Greenpeace montre pourquoi et comment le nucléaire est systématiquement choisi au détriment de l’intérêt collectif depuis près de cinquante ans sans que la population n’ait son mot à dire. À l'heure où le président de la République élu, François Hollande, a promis d'enclencher la transition énergétique du pays, et après l’éviction de Delphine Batho qui pilotait le débat national sur la transition énergétique, une question se pose : qui décide de la trajectoire énergétique du pays ?
Les pressions sur l’exécutif sont -organisées et puissantes : les industriels du nucléaire, les syndicats implantés dans ces entreprises, les conseillés formés dans nos grandes écoles, les élus qui bénéficient de la présence de sites nucléaires dans leurs circonscriptions… Tous exercent un pouvoir considérable sur la politique énergétique. François Hollande pourra-t-il y résister pour prendre la décision qui s’impose de fermer des réacteurs nucléaires et engager le pays dans une indispensable transition ?
D’ici à septembre seront diffusés quatre « épisodes » présentant les groupes de pression qui font la politique énergétique française. Le premier épisode centré sur les industriels du nucléaire est en ligne depuis ce matin.

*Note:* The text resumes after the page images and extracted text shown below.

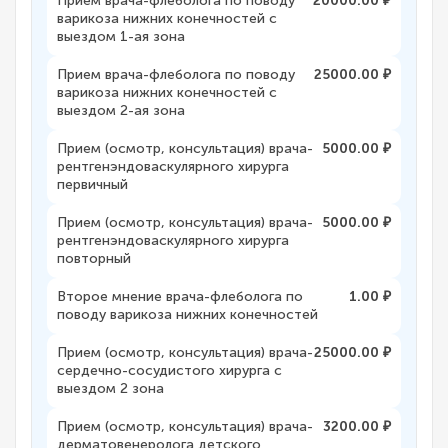
Прием врача-флеболога по поводу
20000.00 ₽
варикоза нижних конечностей с
выездом 1-ая зона
Прием врача-флеболога по поводу
25000.00 ₽
варикоза нижних конечностей с
выездом 2-ая зона
Прием (осмотр, консультация) врача-
5000.00 ₽
рентгенэндоваскулярного хирурга
первичный
Прием (осмотр, консультация) врача-
5000.00 ₽
рентгенэндоваскулярного хирурга
повторный
Второе мнение врача-флеболога по
1.00 ₽
поводу варикоза нижних конечностей
Прием (осмотр, консультация) врача-
25000.00 ₽
сердечно-сосудистого хирурга с
выездом 2 зона
Прием (осмотр, консультация) врача-
3200.00 ₽
дерматовенеролога детского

Episode I : les industriels du nucléaire
Pour juger de l’influence des industriels du nucléaire, regardons le débat sur l’énergie. On aurait pu s’attendre à ce que tous les acteurs du secteur de l’énergie – renouvelables, efficacité des bâtiments, nucléaire, pétrole… – soient équitablement représentés. Mais cette approche est inacceptable pour les industriels du nucléaire qui n’ont aucun intérêt ni volonté à ce que les choses changent. Résultat : ils squattent massivement les instances du débat où ils sont surreprésentés. Par exemple, pour les débats en région, sur les 229 représentants des entreprises, 66 sont envoyés par la seule firme Areva, et 68 par EDF et ses filiales. Autrement dit, la représentation du patronat est trustée à près de 60% par des firmes activement engagées dans la promotion de l’énergie nucléaire. Les PME, les énergies nouvelles et le secteur de plus en plus important des économies d’énergie sont quasiment oubliés.
Au-delà de cet exemple, l’influence des industriels du nucléaire sur la politique énergétique n’est plus à démontrer. Prenons le cas d’EDF : nous avons une entreprise dont l’État reste majoritairement actionnaire et qui fait du chantage à son actionnaire en permanence (emplois, coût de l’électricité…). Sa situation de quasi-monopole lui donne une position dominante qui la place en quasi-décideur de la politique énergétique. Quelle est la marge de manœuvre du politique sur les choix stratégiques, les investissements, le prix de l’électricité ?
Et François Hollande ?
Le président de la République a fixé un cap pendant sa campagne : ramener la part du nucléaire de 75 à 50% dans notre électricité d’ici 2025. Pour y parvenir, ce sont 10 réacteurs qui devront être fermés d’ici 2017 et 20 d’ici 2020. Les annonces faites depuis son élection laissent penser qu’on ne prend pas ce chemin-là (fermeture de la centrale de Fessenheim et ouverture de l’EPR de Flamanville).
François Hollande aura-t-il le courage de ne pas se laisser imposer une politique énergétique comme ses prédécesseurs ? La loi de programmation énergétique prévue pour l’automne nous permettra de savoir si la volonté d’un président élu peut s’imposer face aux groupes de pression.